Batting righty, a slight swivel turn ... your left bun crowds the plate and... ouch = free base.

Can never be sure if such a move is intentional then, but I give the pitcher and his team props for not being cynical.

Smilin' Jack said...

Ann Althouse said...
Paul: Well, it's not as though this ump wasn't calling lots of strikes. The kid lost the bid for a third perfect game by hitting the batter with a pitch.


He hit the batter in the first inning, so the ump didn't get a chance to call many strikes first.

Ruth Anne Adams said...
The kid got it right. He said he didn't care about the third perfect game. He just wanted to win.

I admire that team player part of him.


I admire his ability to lie to the media...guess they learn early these days.

Thorley Winston said...

I admire his ability to lie to the media...guess they learn early these days.

ROTLMAO!

Eli Blake said...

Hey, even in the pros there is some unprofessionalism involving records.

Remember a few years ago in a Packers-Giants game on the last day of the regular season when the Packers offensive line let Joe Strayhan come through and gently wrap up Brett Favre for a sack, and it was obvious the whole thing was planned-- the playoffs had been set and the game had been determined, but it gave Strayhan the NFL record for sacks (bet that made Mark Gastineau feel real good, having his record broken by a set up play).

Want a professional? Try Gene Garber. Gene Garber? Back in 1978, Pete Rose had the longest hitting streak of anyone since DiMaggio, and at 44 had reached #2 on the all time list. He'd bunted a number of times to keep the streak alive-- and most galling, a number of pitchers had served him up big meatballs at the end of games and fielders had intentionally played a few balls slow and let him beat out the grounders to first. And it was a big story and Rose was gloating about it.

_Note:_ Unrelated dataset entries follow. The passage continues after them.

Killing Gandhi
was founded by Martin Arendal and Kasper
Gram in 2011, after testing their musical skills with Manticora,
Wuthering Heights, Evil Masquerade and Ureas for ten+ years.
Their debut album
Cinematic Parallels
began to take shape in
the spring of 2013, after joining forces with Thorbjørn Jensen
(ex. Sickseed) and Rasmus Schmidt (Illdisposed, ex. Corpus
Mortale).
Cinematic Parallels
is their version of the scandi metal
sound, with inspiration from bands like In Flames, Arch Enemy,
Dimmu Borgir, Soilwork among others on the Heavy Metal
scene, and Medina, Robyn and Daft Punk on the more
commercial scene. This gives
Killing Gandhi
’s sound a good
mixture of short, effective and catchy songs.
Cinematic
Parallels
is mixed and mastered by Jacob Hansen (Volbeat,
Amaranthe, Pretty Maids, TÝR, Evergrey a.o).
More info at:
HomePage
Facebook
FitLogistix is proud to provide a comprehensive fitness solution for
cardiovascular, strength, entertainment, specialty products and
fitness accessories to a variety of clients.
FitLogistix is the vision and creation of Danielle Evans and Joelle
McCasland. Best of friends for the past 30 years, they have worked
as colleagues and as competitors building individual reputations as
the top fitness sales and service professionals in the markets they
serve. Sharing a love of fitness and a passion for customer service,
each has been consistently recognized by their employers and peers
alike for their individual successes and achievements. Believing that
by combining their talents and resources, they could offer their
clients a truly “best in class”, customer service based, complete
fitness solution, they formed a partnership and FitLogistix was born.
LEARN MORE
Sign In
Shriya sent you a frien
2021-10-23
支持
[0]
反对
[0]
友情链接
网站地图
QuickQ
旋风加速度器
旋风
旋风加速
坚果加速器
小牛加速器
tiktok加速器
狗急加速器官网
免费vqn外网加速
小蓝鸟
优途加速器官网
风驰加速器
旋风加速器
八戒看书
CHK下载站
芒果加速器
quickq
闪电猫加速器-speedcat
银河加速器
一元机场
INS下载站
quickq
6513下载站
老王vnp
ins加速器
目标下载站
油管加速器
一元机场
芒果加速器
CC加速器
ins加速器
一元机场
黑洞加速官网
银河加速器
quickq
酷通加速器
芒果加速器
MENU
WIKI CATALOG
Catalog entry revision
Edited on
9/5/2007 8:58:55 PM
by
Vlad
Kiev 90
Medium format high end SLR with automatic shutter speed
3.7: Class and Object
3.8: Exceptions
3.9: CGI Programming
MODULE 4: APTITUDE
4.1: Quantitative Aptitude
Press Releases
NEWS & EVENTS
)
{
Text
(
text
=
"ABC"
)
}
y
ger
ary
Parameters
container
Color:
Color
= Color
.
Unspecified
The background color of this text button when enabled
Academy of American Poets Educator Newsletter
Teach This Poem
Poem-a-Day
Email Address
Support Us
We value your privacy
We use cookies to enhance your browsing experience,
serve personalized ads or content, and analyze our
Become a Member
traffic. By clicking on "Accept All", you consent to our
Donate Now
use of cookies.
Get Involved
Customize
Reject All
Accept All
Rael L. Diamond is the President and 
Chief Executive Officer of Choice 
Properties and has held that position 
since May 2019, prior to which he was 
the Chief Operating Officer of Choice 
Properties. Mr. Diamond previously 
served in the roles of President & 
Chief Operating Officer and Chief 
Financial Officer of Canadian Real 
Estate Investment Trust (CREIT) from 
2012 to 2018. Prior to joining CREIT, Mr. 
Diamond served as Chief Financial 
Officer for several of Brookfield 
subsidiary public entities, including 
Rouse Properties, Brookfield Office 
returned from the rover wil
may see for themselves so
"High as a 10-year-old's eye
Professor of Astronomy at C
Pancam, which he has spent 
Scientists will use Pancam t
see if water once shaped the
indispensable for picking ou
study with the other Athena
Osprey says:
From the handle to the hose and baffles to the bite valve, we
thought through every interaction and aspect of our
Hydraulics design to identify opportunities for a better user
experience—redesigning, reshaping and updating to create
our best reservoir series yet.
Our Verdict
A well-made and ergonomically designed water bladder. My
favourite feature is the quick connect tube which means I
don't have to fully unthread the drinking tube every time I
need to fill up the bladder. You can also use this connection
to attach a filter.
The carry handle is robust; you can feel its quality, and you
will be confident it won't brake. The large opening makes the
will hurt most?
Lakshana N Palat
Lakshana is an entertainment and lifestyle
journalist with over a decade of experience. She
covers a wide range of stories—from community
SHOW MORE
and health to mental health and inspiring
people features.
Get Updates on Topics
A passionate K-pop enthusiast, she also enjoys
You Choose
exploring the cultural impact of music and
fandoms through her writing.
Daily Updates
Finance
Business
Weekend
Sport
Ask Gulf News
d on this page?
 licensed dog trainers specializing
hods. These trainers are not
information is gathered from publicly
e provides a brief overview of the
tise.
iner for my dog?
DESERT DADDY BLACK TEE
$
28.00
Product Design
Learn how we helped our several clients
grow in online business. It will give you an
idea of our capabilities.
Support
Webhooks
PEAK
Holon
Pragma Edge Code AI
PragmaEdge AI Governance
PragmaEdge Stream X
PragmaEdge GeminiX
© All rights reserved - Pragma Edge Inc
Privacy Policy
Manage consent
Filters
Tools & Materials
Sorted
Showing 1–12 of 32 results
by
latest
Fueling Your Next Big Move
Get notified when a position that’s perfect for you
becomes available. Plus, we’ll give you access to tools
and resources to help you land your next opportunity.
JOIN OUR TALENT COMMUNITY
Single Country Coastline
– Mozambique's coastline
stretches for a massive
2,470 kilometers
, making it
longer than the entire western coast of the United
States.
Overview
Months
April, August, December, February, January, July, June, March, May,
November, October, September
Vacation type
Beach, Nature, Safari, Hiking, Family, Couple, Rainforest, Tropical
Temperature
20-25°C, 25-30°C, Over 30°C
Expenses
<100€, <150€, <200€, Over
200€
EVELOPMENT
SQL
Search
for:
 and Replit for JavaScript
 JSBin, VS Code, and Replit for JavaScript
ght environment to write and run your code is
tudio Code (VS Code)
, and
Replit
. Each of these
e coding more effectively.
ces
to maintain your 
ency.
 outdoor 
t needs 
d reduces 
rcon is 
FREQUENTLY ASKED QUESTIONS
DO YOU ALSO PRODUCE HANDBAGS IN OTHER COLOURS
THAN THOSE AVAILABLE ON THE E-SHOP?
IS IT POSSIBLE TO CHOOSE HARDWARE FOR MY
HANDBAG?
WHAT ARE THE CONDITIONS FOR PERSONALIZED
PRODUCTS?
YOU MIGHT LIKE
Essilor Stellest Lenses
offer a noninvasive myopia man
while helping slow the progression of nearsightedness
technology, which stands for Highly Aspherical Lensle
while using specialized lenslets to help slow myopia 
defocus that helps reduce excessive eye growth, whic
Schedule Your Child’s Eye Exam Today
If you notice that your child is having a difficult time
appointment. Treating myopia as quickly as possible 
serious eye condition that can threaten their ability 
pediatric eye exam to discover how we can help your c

Then when he went after game #45 against the Atlanta Braves. In the second inning he had a legitimate chance to get a hit but starting pitcher Larry McWilliams made an outstanding play and speared the line drive. So, in the ninth Rose came up having gone 0 for 4. Gene Garber was pitching. If Rose was expecting a meatball, he didn't get it. Garber reached inside as deep as he could and pitched his best, and struck Rose out swinging. That was because he understood what very few other people understood-- that records are only meaningful when they're earned. If Rose was going to get past him to get another step closer to the Great Joe, then he was going to have to do it by hitting Garber's best pitch, not some batting practice pitch that he hung up there for Rose to tee off on. After that, Garber got boxes of hate mail and was booed everyplace he went. But he didn't care, he'd done his best.

The next night Rose went three for four on his way to becoming baseball's all time hits leader and retiring as a certain hall of famer (I guess there is no such thing as 'certain,' is there?) and Gene Garber, and obscure journeyman relief pitcher retired into even more obscurity. But for one at-bat, he defined 'professionalism' as well as it's ever been defined.

reader_iam said...

And by the way, you're so right about Tuesday. I just blew this week's Tuesday, and now I'm dreading not just tomorrow, but the rest of the week.